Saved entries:
·····
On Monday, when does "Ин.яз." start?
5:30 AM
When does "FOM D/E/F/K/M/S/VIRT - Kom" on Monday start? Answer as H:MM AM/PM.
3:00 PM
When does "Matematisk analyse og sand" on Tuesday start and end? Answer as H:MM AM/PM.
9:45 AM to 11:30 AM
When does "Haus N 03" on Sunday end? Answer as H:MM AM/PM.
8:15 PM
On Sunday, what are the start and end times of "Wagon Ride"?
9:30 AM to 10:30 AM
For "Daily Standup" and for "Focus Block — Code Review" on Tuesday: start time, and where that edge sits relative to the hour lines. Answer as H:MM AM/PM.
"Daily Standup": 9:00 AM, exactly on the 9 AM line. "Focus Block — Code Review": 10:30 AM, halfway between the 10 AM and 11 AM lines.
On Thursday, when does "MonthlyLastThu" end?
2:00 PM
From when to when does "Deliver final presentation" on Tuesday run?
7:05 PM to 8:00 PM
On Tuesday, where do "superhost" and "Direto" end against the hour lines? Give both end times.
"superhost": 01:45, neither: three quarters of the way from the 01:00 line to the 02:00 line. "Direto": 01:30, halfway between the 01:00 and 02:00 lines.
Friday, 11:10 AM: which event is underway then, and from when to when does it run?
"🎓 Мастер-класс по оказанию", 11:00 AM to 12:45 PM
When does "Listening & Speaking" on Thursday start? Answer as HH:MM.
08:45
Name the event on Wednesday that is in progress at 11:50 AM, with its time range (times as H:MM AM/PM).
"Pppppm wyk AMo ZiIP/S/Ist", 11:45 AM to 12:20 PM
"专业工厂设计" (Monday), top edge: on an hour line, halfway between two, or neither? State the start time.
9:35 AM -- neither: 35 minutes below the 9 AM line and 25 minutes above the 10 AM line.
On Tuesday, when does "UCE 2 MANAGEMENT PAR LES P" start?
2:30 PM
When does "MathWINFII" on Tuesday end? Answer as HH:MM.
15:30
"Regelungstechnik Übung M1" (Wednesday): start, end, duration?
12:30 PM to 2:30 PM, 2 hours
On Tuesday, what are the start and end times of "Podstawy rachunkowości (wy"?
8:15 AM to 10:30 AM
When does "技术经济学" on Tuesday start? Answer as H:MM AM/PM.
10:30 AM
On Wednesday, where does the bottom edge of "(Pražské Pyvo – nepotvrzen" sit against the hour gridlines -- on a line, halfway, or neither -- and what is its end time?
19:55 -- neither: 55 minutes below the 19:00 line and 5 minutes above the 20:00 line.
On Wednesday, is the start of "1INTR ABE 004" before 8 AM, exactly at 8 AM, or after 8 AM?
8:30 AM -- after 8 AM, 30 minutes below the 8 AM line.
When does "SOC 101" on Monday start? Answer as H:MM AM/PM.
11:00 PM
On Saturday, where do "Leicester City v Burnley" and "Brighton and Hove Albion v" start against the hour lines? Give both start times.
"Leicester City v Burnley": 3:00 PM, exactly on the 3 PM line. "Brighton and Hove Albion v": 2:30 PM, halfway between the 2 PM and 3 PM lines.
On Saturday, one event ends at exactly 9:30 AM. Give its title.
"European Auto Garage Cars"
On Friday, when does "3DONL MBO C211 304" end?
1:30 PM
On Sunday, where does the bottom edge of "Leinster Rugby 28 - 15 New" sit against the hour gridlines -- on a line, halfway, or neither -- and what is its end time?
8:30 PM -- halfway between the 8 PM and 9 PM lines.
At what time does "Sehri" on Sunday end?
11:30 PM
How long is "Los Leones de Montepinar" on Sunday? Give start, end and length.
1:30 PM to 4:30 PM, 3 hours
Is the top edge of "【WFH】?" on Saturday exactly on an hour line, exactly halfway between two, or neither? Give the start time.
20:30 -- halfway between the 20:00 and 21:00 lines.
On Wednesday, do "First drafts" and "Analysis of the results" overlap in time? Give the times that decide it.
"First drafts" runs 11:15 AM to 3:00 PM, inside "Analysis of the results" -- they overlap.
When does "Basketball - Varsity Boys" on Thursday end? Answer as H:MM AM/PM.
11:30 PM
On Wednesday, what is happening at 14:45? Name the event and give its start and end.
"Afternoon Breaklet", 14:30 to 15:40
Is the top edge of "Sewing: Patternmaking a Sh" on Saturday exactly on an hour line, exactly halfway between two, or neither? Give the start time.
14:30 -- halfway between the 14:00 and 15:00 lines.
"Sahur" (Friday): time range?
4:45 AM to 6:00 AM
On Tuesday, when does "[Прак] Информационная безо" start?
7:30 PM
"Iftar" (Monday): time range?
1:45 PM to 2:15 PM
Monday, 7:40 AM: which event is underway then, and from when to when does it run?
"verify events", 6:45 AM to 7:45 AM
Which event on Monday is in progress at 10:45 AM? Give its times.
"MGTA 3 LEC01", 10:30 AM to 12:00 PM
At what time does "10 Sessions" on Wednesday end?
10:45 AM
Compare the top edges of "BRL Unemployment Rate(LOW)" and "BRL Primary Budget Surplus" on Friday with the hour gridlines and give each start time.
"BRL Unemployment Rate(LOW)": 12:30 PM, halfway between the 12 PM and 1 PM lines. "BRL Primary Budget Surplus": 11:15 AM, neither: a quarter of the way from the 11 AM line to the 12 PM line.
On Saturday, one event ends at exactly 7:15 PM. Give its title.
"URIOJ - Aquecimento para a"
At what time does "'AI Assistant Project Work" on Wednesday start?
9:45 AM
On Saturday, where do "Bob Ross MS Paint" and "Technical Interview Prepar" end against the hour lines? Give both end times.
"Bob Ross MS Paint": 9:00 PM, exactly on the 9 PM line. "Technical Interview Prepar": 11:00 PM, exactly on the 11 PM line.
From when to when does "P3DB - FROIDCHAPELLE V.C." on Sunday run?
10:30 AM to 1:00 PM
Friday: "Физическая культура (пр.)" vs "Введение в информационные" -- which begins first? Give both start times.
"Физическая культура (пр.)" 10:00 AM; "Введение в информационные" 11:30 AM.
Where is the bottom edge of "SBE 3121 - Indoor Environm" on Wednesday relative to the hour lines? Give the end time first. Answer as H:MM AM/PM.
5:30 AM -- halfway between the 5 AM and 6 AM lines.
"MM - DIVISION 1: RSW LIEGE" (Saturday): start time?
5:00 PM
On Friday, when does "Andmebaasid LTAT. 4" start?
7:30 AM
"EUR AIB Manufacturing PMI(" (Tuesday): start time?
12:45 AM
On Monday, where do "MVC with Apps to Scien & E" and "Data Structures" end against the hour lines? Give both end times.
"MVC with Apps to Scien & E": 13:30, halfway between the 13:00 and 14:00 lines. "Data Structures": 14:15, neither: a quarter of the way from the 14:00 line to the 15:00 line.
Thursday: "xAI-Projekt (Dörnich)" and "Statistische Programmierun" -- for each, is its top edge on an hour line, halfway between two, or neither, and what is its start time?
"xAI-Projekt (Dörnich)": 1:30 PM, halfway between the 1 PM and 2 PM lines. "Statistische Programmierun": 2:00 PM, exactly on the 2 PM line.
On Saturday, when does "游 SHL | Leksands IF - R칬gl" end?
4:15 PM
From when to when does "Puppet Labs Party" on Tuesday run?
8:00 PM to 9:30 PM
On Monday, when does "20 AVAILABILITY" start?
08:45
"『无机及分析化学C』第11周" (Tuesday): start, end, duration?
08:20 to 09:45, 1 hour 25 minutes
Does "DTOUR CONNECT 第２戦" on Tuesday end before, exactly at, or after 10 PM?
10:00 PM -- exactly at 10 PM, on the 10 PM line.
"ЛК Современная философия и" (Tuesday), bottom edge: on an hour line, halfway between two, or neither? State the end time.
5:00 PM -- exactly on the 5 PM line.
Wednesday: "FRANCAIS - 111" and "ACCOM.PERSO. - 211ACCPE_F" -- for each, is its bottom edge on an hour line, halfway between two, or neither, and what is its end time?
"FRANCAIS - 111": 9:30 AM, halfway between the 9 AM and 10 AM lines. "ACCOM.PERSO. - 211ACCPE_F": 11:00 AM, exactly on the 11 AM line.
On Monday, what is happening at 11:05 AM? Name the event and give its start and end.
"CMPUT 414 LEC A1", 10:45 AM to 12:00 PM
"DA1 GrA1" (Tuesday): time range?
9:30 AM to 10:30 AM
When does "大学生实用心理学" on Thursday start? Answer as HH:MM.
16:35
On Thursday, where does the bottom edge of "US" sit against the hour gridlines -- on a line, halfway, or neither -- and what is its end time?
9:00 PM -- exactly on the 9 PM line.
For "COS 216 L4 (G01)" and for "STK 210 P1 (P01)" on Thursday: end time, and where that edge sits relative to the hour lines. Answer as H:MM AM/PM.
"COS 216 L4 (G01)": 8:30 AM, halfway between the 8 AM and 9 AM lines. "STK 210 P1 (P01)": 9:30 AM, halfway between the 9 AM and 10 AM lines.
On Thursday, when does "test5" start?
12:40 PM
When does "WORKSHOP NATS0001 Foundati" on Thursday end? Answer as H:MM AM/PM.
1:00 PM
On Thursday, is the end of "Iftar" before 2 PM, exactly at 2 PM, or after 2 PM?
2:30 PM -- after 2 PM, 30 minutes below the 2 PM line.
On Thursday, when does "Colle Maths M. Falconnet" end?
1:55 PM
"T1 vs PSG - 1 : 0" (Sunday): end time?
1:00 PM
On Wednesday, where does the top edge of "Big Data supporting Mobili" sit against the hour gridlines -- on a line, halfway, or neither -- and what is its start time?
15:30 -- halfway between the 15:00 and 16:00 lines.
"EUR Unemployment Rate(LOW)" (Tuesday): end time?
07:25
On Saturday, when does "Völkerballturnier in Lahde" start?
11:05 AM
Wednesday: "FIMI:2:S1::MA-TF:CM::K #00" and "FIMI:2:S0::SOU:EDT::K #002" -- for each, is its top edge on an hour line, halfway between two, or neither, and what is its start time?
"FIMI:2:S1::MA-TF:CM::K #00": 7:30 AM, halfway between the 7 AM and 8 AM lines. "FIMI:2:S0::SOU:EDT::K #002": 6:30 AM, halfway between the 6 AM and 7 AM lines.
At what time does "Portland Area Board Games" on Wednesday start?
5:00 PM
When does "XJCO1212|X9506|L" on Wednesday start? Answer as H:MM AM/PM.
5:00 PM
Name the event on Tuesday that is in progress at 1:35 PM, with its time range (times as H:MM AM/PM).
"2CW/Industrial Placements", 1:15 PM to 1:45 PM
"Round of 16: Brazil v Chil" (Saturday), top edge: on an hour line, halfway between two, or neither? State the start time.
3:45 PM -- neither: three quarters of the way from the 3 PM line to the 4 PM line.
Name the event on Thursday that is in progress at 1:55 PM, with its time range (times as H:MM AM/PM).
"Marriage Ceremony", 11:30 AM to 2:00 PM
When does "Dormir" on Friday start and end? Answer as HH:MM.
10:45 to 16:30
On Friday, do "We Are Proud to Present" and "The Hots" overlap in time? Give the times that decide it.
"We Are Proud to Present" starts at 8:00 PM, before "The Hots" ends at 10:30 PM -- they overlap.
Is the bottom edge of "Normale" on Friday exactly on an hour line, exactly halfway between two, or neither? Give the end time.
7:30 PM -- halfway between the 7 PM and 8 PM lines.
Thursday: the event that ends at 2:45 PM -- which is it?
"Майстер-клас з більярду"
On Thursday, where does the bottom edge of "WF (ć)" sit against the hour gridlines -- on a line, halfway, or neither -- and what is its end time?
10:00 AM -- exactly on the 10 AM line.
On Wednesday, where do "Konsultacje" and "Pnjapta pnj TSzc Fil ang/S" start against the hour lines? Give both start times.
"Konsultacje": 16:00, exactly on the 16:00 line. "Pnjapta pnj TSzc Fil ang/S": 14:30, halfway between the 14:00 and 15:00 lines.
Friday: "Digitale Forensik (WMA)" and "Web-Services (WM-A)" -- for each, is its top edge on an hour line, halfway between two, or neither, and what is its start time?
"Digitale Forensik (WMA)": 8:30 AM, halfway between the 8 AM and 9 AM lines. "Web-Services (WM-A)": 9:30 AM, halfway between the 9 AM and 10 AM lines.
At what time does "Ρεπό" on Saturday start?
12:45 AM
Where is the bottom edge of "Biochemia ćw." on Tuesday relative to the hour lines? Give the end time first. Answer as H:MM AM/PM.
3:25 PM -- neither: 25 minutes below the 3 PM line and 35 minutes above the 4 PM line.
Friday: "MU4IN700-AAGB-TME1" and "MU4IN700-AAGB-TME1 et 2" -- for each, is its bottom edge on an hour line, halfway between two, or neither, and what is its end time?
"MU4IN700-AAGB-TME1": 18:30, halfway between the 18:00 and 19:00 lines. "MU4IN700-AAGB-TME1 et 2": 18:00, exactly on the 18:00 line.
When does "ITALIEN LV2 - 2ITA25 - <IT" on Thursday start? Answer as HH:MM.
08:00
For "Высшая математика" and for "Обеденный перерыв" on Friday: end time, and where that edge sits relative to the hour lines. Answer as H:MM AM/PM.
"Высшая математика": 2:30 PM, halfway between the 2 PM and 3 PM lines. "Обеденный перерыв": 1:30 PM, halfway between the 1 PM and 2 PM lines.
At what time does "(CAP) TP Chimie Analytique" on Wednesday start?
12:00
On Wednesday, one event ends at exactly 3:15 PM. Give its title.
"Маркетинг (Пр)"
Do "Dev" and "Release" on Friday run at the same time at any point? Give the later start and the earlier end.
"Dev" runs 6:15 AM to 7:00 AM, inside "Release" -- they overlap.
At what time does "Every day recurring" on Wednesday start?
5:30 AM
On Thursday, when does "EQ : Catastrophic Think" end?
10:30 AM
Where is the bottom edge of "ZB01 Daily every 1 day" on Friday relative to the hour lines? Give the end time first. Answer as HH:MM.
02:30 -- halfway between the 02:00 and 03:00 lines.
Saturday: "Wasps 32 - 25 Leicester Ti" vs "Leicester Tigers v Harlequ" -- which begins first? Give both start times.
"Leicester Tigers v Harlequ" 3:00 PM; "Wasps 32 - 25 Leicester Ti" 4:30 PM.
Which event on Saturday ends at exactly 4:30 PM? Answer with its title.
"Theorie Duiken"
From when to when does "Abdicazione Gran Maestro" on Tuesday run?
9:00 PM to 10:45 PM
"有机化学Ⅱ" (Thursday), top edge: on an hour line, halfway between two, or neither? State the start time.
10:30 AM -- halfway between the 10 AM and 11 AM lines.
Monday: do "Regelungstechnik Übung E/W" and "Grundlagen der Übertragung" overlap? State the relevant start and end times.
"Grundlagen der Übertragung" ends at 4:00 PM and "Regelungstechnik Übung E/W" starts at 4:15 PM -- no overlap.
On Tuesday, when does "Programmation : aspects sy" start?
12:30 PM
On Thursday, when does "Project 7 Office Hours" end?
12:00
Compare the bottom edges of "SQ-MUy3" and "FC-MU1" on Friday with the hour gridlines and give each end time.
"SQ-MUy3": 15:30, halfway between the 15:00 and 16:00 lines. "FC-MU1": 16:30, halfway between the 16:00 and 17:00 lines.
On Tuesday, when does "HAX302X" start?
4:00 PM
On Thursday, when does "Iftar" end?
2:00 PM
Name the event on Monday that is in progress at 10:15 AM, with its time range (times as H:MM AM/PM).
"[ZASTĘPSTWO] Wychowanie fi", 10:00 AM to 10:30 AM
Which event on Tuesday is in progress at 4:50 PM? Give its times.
·····
Work to do:
Give everything from the line containing "On Sunday, what" down to the line containing "7:05 PM to 8:00 PM" as a two-column CSV with the header text,answer. Each row should hold one line of the material and the answer that follows it, with every field in double quotes and any line breaks replaced by spaces.

Result:
text,answer
"On Sunday, what are the start and end times of ""Wagon Ride""?","9:30 AM to 10:30 AM"
"For ""Daily Standup"" and for ""Focus Block — Code Review"" on Tuesday: start time, and where that edge sits relative to the hour lines. Answer as H:MM AM/PM.","""Daily Standup"": 9:00 AM, exactly on the 9 AM line. ""Focus Block — Code Review"": 10:30 AM, halfway between the 10 AM and 11 AM lines."
"On Thursday, when does ""MonthlyLastThu"" end?","2:00 PM"
"From when to when does ""Deliver final presentation"" on Tuesday run?","7:05 PM to 8:00 PM"